Balancing Specialized Task-Based AI with the Flexibility of LLMs in Modern Enterprises
Remember a time, not so long ago, when AI in enterprises primarily focused on building models for specific tasks like loan approvals or fraud protection? This approach, often termed "good old-fashioned AI," has been the backbone of AI applications in various industries. However, the advent of Large Language Models (LLMs) like ChatGPT has shifted the focus towards more generalized AI models.
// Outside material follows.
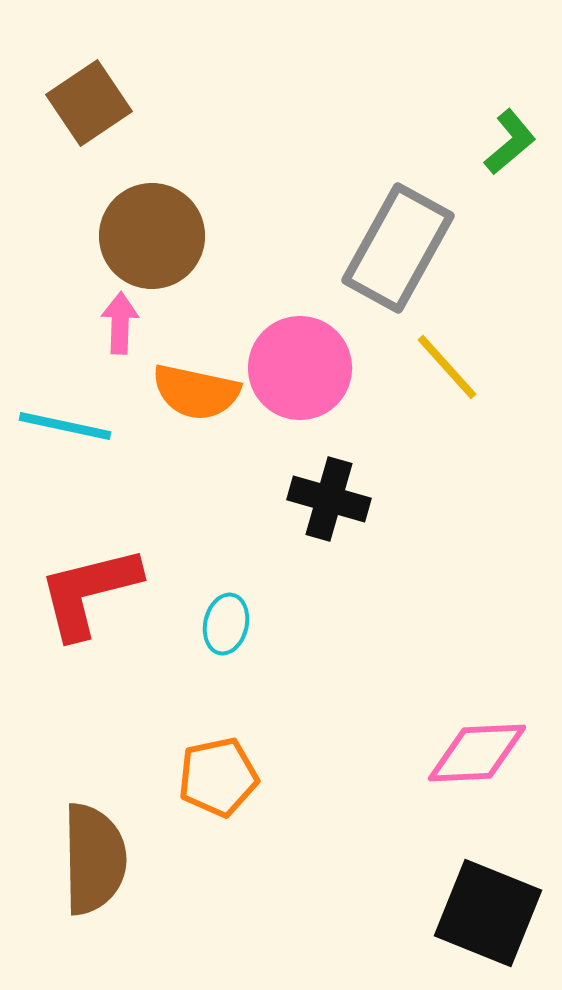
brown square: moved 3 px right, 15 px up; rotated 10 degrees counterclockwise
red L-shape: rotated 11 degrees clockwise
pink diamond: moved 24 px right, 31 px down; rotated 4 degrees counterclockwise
Despite this shift, task-based models haven't become obsolete. They continue to be a critical component in the enterprise realm, effectively addressing a wide array of business challenges. Werner Vogels, Amazon's CTO, emphasizes the ongoing relevance of these models, particularly in solving real-world problems.
LLMs, like Google's PaLM 2 and Meta's LLaMA 2, have indeed revolutionized the way we interact with technology. Their ability to understand, generate, and interact using human language has opened new frontiers in AI applications. But this doesn't diminish the importance of task-specific AI models, which are designed to handle specific tasks within their defined boundaries, unlike LLMs that possess a broader scope of application.
"Task models... can be more performant because they’re designed for a specific task" - Jon Turow, Partner at Madrona.
One significant aspect of LLMs is their cost. They require extensive pre-training, often costing millions of dollars, and utilize vast repositories of textual data to gain foundational knowledge. This is where task-based models gain an edge – they are often smaller, faster, cheaper, and in some cases, more performant due to their specialized nature.
"Good old-fashioned AI... is still solving a lot of real-world problems" - Werner Vogels, Amazon CTO.
Moreover, the rise of LLMs doesn't eclipse the role of data scientists. Previously, when task models dominated the AI landscape, teams of data scientists were essential in developing these models. Their role remains crucial in the era of LLMs, as they continue to evaluate and understand the intricate relationship between AI and data within organizations.
Both task-based AI and LLMs are expected to coexist in the foreseeable future. LLMs offer unmatched flexibility and applicability, but task models retain relevance due to their specialization, cost efficiency, and performance advantages.